Dava, kasko sigorta sözleşmesine dayanılarak, sigortalı tarafından, davalı sigorta şirketi aleyhine açılan alacak istemine ilişkindir.
6102 sayılı TTK’nun 1453 maddesi uyarınca, malı rehin alan kimse o mal üzerindeki menfaatini kendi adına sigorta ettirebileceği gibi, aynı Yasanın 1454.maddesi hükmü gereğince bir başkasının da rehin konusu malı rehin alan hesabına ve onun lehine sigorta ettirmesi mümkündür. Böyle bir durumda, sigortalı durumda olan rehin hakkı sahibi olduğundan, sigorta şirketinden tazminat talep etme hakkının da öncelikle ona ait olması gerekir. Sigorta ettiren, ancak sigortalı malın dain ve mürtehini olan ve lehine sigorta edilenin açık muvafakatını almak suretiyle sigortadan, şayet kendi menfaati de zedelendiği taktirde, tazminat istemek hakkına sahip olur.Taraf (husumet) ehliyeti, dava şartlarından olup, yargılamanın her aşamasında re’sen gözetilecek hususlardandır.
Somut olayda, yargılama aşamasında, sigortalı araç üzerinde rehin hakkı sahibi olan Koç Fiat Kredi Tüketici Finansmanı A.Ş., 28.10.2013 tarihli yazısı ile “rehin hakkına halel gelmemek üzere” davaya muvafakat edildiğini bildirmiştir. Şarta bağlı muvafakatin geçerli olduğu kabul edilemez.
Bu durumda mahkemece, dain ve mürtehin sıfatı bulunan dava dışı Koç Fiat Kredi Tüketici Finansmanı A.Ş.’nin açık ve şartsız muvafakatı olmadığından davanın aktif husumet ehliyeti yokluğundan reddine karar verilmesi gerekirken, yazılı olduğu biçimde işin esasına girilerek hüküm kurulması doğru görülmemiştir.
SONUÇ: Yukarıda açıklanan nedenlerle davacı vekilinin temyizi tirazının kabulü ile hükmün BOZULMASINA, bozma sebebine ve şekline göre davacı vekilinin sair temyiz itirazlarının incelenmesine şimdilik yer olmadığına, peşin alınan harcın istek halinde temyiz eden davacıya geri verilmesine 11.12.2014 gününde Üye E.S.Baydar’ın karşı oyu ve oyçokluğuyla karar verildi.

========================

◆ Çalışma Yönergeleri
- 1) Kasko sigortası kararının "Somut olayda, yargılama" ifadesinden "olduğu kabul edilemez." ifadesine kadarki bölümünü, "sigortalı araç" yerine "sigortalı taşıt" koyarak düzenleyin.
- 2) Kasko sigortası kararını kaldığı yerden sürdürün.
Aşağıdaki satırlar başka bir kaynaktan alınmıştır.

========================

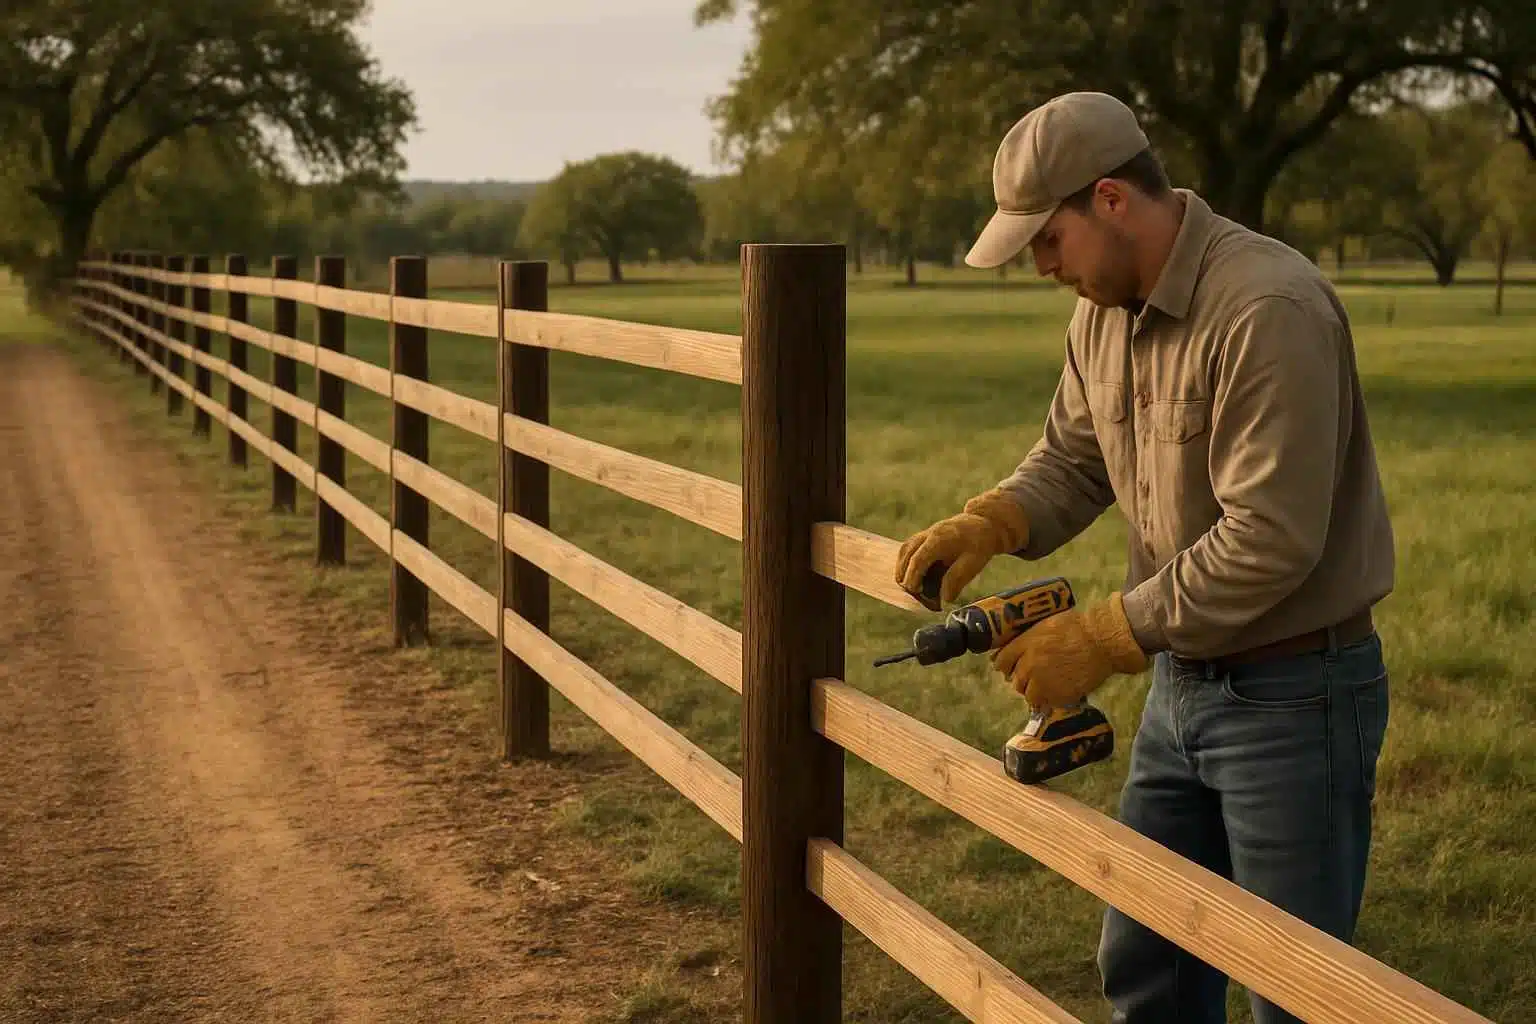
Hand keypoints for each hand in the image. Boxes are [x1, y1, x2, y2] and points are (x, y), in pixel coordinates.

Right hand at [894, 488, 1029, 607]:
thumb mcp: (973, 563)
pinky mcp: (926, 535)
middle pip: (907, 552)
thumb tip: (944, 599)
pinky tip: (910, 573)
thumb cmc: (979, 544)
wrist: (983, 523)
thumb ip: (957, 579)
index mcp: (940, 539)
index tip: (914, 590)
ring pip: (905, 548)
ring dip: (902, 566)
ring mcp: (926, 532)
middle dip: (904, 573)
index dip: (913, 576)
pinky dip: (906, 560)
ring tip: (906, 584)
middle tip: (909, 591)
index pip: (919, 559)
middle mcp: (930, 533)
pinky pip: (909, 546)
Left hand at [990, 592, 1148, 708]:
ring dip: (1036, 692)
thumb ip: (1028, 639)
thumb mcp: (1046, 625)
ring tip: (1050, 685)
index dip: (1005, 665)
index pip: (1002, 661)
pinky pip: (1046, 704)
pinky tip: (1061, 690)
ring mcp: (1043, 682)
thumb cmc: (1078, 628)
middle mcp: (1030, 664)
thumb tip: (1013, 648)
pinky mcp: (1058, 696)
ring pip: (1029, 695)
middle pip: (1015, 681)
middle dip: (1023, 679)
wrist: (1102, 641)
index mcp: (1026, 644)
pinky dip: (1051, 700)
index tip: (1010, 667)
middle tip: (1036, 676)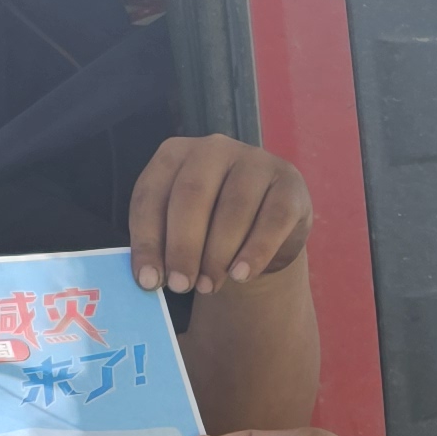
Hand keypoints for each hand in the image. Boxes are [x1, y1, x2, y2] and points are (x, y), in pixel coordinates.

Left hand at [130, 134, 310, 296]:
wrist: (265, 226)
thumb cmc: (211, 225)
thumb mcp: (181, 229)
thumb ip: (163, 247)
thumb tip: (148, 280)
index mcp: (175, 154)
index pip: (152, 194)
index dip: (147, 240)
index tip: (147, 281)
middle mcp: (213, 149)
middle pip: (192, 194)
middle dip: (183, 246)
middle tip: (180, 285)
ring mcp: (255, 161)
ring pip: (233, 208)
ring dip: (217, 255)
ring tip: (209, 287)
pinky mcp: (289, 184)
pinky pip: (273, 219)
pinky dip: (256, 252)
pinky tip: (241, 275)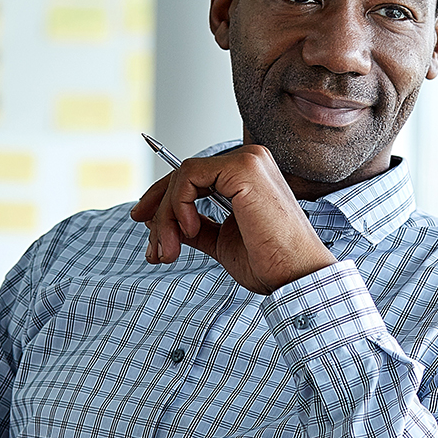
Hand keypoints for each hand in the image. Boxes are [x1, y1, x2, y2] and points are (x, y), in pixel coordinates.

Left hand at [130, 145, 335, 292]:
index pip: (194, 177)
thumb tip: (164, 222)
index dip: (162, 199)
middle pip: (183, 175)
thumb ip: (196, 227)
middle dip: (159, 213)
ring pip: (182, 177)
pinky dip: (178, 206)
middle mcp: (250, 160)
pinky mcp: (243, 168)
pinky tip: (188, 231)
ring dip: (165, 217)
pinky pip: (189, 177)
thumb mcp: (221, 241)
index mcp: (248, 175)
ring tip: (168, 252)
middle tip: (153, 249)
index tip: (142, 223)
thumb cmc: (269, 263)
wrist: (295, 276)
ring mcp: (247, 160)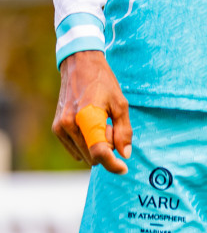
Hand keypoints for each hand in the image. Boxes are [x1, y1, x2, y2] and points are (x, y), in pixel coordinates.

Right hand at [53, 51, 131, 173]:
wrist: (80, 64)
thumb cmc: (103, 81)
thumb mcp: (120, 102)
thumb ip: (124, 130)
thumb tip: (125, 154)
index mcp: (87, 116)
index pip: (99, 152)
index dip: (113, 164)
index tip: (124, 167)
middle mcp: (69, 125)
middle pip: (93, 155)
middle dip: (107, 147)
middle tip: (111, 125)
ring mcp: (60, 128)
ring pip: (84, 155)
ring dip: (96, 145)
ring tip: (100, 121)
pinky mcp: (56, 129)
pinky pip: (75, 149)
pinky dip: (86, 143)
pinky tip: (90, 124)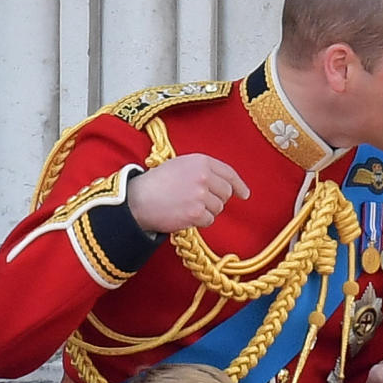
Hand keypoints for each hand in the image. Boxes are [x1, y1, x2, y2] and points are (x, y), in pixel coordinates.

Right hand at [127, 154, 249, 232]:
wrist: (137, 199)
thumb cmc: (157, 183)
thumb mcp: (180, 165)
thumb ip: (203, 170)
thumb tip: (227, 184)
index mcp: (201, 161)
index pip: (229, 173)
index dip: (239, 185)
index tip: (244, 194)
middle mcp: (203, 176)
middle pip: (226, 193)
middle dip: (217, 200)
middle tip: (199, 202)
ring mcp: (200, 195)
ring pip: (218, 208)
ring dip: (206, 211)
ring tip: (186, 206)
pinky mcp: (196, 212)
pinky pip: (209, 221)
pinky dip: (199, 222)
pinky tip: (184, 215)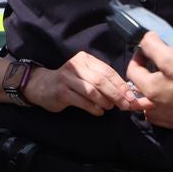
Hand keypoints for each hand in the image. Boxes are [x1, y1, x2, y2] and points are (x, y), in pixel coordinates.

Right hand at [23, 51, 147, 115]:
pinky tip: (99, 112)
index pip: (107, 71)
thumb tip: (125, 92)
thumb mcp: (84, 74)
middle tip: (125, 105)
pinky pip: (82, 101)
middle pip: (101, 81)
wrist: (41, 85)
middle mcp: (76, 66)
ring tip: (110, 107)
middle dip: (116, 94)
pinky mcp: (61, 92)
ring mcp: (67, 78)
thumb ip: (101, 79)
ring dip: (105, 101)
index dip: (121, 84)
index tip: (131, 96)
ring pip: (92, 91)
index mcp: (85, 59)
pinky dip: (93, 108)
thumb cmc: (69, 81)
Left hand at [126, 32, 172, 129]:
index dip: (138, 56)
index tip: (148, 48)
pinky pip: (164, 113)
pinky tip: (170, 97)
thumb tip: (145, 39)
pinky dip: (163, 105)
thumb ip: (152, 46)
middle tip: (156, 62)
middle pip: (140, 88)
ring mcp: (166, 116)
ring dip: (151, 92)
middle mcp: (153, 106)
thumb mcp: (170, 56)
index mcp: (148, 90)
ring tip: (161, 80)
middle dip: (144, 73)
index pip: (132, 70)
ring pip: (150, 103)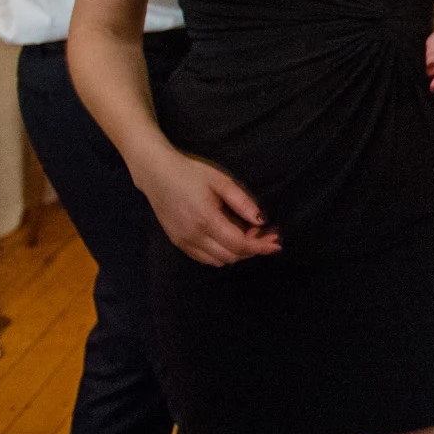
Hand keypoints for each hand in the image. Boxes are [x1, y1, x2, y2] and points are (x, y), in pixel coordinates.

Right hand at [134, 150, 278, 266]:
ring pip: (218, 260)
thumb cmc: (191, 173)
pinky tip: (229, 239)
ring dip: (237, 252)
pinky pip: (204, 258)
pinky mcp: (177, 242)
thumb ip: (243, 202)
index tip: (277, 244)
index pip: (239, 244)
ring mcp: (183, 242)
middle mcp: (193, 236)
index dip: (260, 246)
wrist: (156, 173)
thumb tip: (262, 221)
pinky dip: (221, 254)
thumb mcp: (221, 181)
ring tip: (248, 234)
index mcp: (206, 220)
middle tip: (265, 233)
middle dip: (252, 249)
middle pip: (231, 256)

========================

◆ Görev Sonuçları
- 1)
Somut olayda, yargılama aşamasında, sigortalı taşıt üzerinde rehin hakkı sahibi olan Koç Fiat Kredi Tüketici Finansmanı A.Ş., 28.10.2013 tarihli yazısı ile “rehin hakkına halel gelmemek üzere” davaya muvafakat edildiğini bildirmiştir. Şarta bağlı muvafakatin geçerli olduğu kabul edilemez.

- 2)
– KARŞI OY –

Somut uyuşmazlıkta, davacının sigorta ettireni, davalının da kasko sigortacısı olduğu aracın çalınması nedeniyle 35.000 TL tazminatın davalıdan tahsili istemi ile yapılan genel haciz yolu ile icra takibine davalının vaki itirazının iptaline karar verilmesi istemiyle dava açılmış,
Davalı davanın reddini savunmuş,
Yargılama sonucunda mahkemece davanın reddine karar verilmiş,
Kararın yasal sürede davacı vekilince temyizi üzerine sayın çoğunluk görüşü doğrultusunda “….1-dain ve mürtehin sıfatı bulunan Koç Fiat Kredi Tüketici Finansmanı A.Ş’nin davaya muvafakatının kayıtsız ve şartsız olmadığından davanın aktif husumet ehliyeti yokluğundan reddine karar verilmesi gerektiği” gerekçesiyle yerel mahkeme kararı bozulmuştur.
Sayın çoğunluğun bozma gerekçesine katılamıyorum.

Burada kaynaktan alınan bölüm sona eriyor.